(Before-and-after change records)
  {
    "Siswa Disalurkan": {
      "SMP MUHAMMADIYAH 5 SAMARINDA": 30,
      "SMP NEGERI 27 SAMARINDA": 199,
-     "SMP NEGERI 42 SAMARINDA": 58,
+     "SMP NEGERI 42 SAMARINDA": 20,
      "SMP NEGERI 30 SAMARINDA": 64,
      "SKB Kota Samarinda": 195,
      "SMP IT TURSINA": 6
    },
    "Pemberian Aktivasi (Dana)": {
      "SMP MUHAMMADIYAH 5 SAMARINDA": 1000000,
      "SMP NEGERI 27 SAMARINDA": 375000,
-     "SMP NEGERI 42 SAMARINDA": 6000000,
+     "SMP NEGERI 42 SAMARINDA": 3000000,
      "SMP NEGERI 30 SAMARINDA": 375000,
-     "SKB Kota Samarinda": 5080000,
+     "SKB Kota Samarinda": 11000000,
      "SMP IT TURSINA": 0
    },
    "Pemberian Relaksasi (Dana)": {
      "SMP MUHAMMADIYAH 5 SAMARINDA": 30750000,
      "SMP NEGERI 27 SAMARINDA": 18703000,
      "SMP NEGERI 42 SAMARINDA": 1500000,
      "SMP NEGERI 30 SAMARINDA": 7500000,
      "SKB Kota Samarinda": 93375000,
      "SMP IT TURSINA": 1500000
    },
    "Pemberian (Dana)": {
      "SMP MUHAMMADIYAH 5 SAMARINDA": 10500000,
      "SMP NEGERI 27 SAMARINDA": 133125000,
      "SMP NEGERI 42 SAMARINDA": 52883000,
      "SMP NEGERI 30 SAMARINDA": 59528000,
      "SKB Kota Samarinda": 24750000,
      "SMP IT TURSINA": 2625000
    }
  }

--

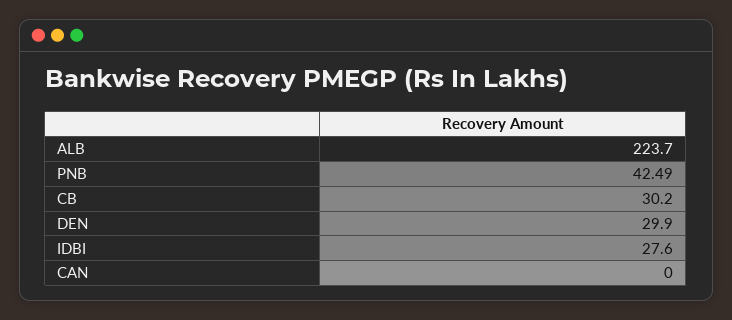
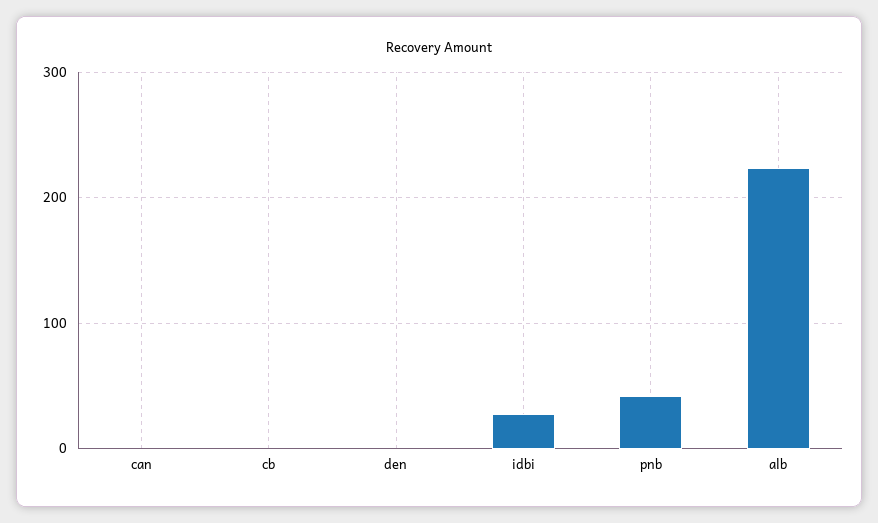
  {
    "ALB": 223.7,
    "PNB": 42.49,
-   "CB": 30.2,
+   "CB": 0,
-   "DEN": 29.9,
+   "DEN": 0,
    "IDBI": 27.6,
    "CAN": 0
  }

* [What is being asked] Reply with only the number of lines in the entries that hold the word "Pemberian".

* [Solved exercise] 3